3. Rose also argues that the phrase "if not satisfactorily explained" impermissibly penalized him for failing to take the stand. This latter argument has been rejected by the Supreme Court. Barnes v. United States, 412 U.S. 837, 846-47 (1973).
4. It has long been the law that the jury may infer from an individual's possession of recently stolen items that the individual knew the property had been stolen. See generally United States v. Farnkoff, 535 F.2d 661, 666-67 (1st Cir. 1976).
5. At oral argument, in response to questions from the court, the government suggested that any error must be harmless.
6. Here, many of the arguments made by the government as to why the photograph was not prejudicial under Rule 403 also go to the question of harmlessness. Another example of this phenomenon is when the government marshals the evidence in response to an argument that the verdict was against the weight of the evidence.
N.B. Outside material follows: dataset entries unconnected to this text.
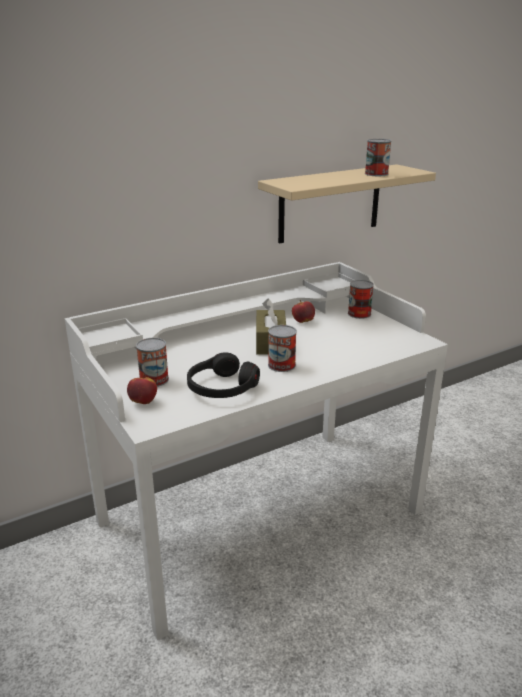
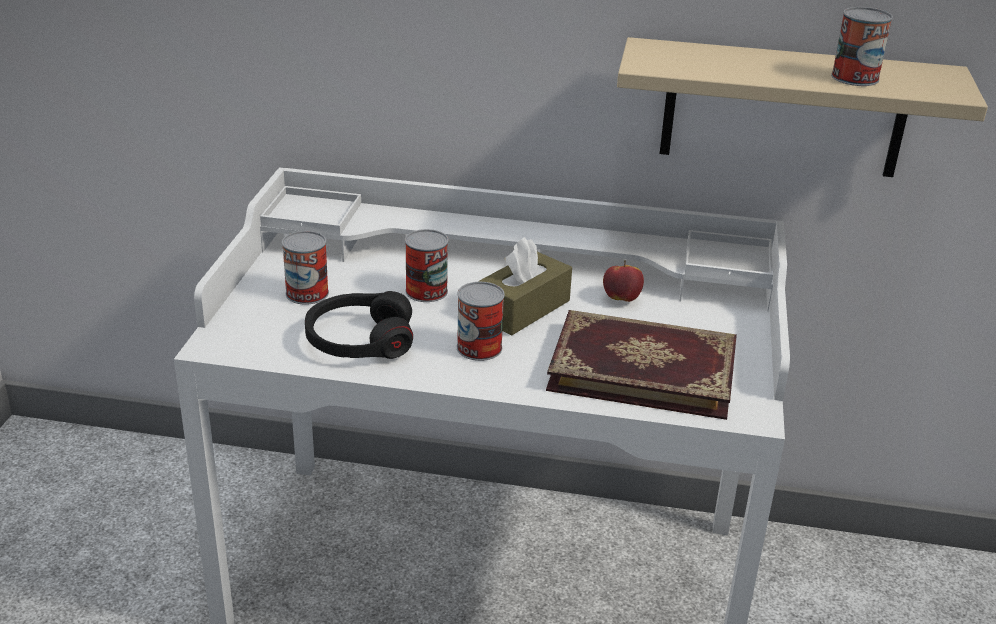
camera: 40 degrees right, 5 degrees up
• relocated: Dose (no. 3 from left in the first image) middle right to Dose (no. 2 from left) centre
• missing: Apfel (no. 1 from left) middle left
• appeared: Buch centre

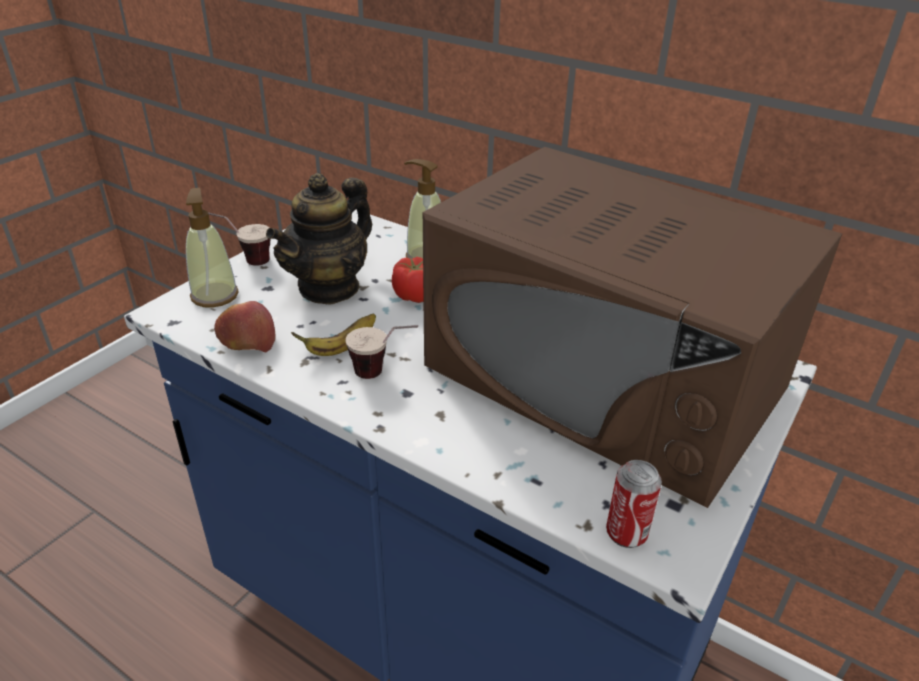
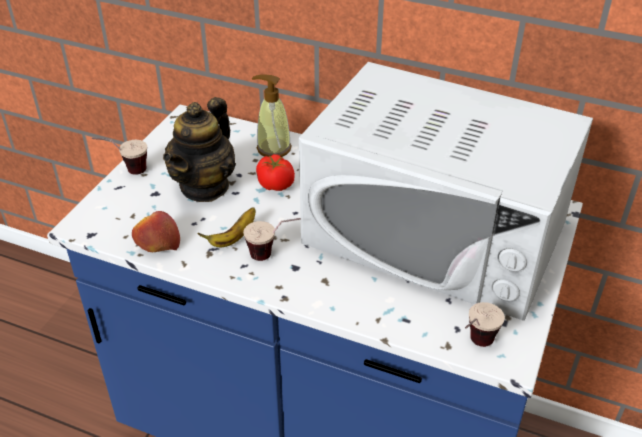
camera: 10 degrees left, 5 degrees up
• colour: Mikrowelle [braun] middle right to Mikrowelle [weiß] middle right
• missing: Seifenspender (no. 1 from left) middle left
• exchanged: Dose bottom right to Tasse (no. 3 from left) bottom right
That evidence too would be of assistance to the court in a harmless error analysis.
7. Rose also recalled one of the police officers as a defense witness.
8. Furthermore, Rose's claim of prejudice rests on the premise that if Rose had testified, Verrill would have taken the stand to implicate him. This seems improbable, for it would have required Verrill to implicate himself as well.
9. The district court only addressed these other issues to ensure a complete record in the event that the decision to sentence Verrill as a career offender and armed career criminal was reversed on appeal.